SET PROBLEM A:
In the networking advice, who is called a master at following up on new connections?
SET PROBLEM B:
From the networking advice, extract the passage that opens with the words containing "#3 Find a mentor" and closes with "other, or both.", copying it word for word.

EXCERPTED TEXT:
[start]

During and after the conference, follow through on the connections you made (and continue to make) with others. Be sure to exchange contact information. Make a plan to connect in person (if local), or by phone call, or better yet, through Zoom or other video conferencing. (Claire Petri is a master at this! Anytime I connect her with someone new, I know that on the short end of that introduction is a Zoom call. It’s brilliant!) I’m not suggesting that you need to make every person you meet your new BFF. What I’m saying is be the kind of person that others know they can count on – whether for great content, sound advice, knowledgeable counsel, or another connection. One of the most powerful tools in your HR toolbox is your network. The HR Community is chalk-full of amazing, smart, innovative, experienced professionals. On top of that, most people want to help others. We want to see others succeed. Be the kind of professional that helps build others up. What a legacy!!
#3 Find a mentor
We have so much to learn. Wherever you are in your career, there is zero chance that you know everything there is to know. Sometimes we all need a nudge. We need someone to impart wisdom – to help us make decisions (which very well could be life or career altering), to help guide us when we find ourselves in unfamiliar territory, to share experiences and knowledge where we lack one or the other, or both.
I am not a teacher, but an awakener.

[end]

DATASET:
[start]

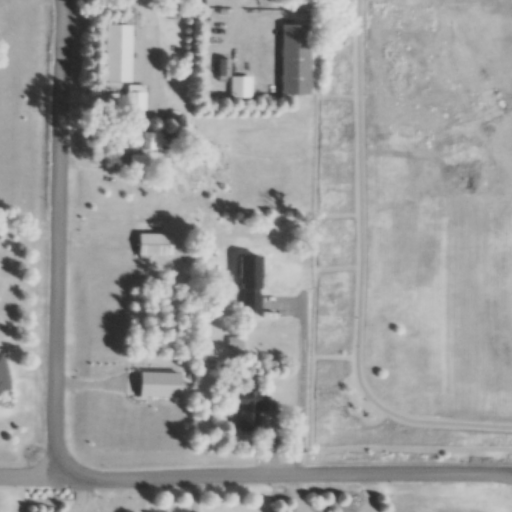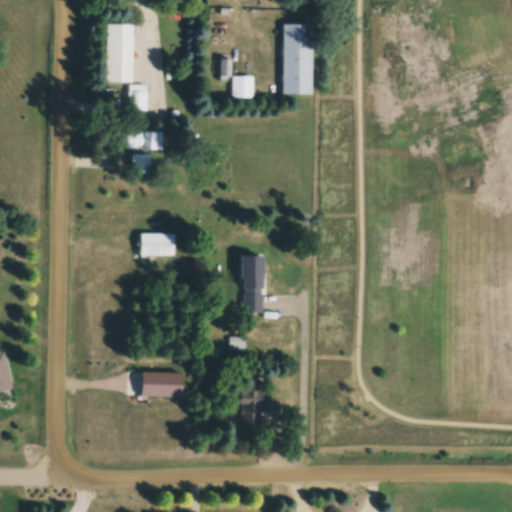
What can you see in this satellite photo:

[end]
[start]

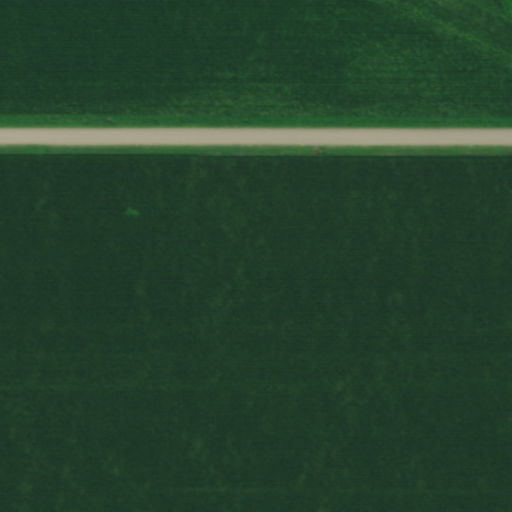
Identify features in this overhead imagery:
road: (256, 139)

[end]
[start]

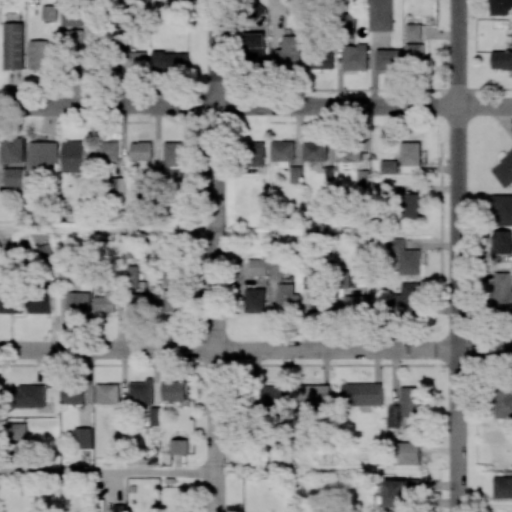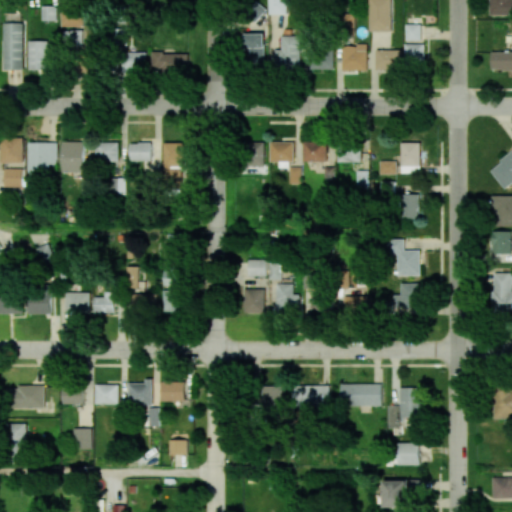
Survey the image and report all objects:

[end]

FINISHED ANSWER A:
Claire Petri

FINISHED ANSWER B:
#3 Find a mentor
We have so much to learn. Wherever you are in your career, there is zero chance that you know everything there is to know. Sometimes we all need a nudge. We need someone to impart wisdom – to help us make decisions (which very well could be life or career altering), to help guide us when we find ourselves in unfamiliar territory, to share experiences and knowledge where we lack one or the other, or both.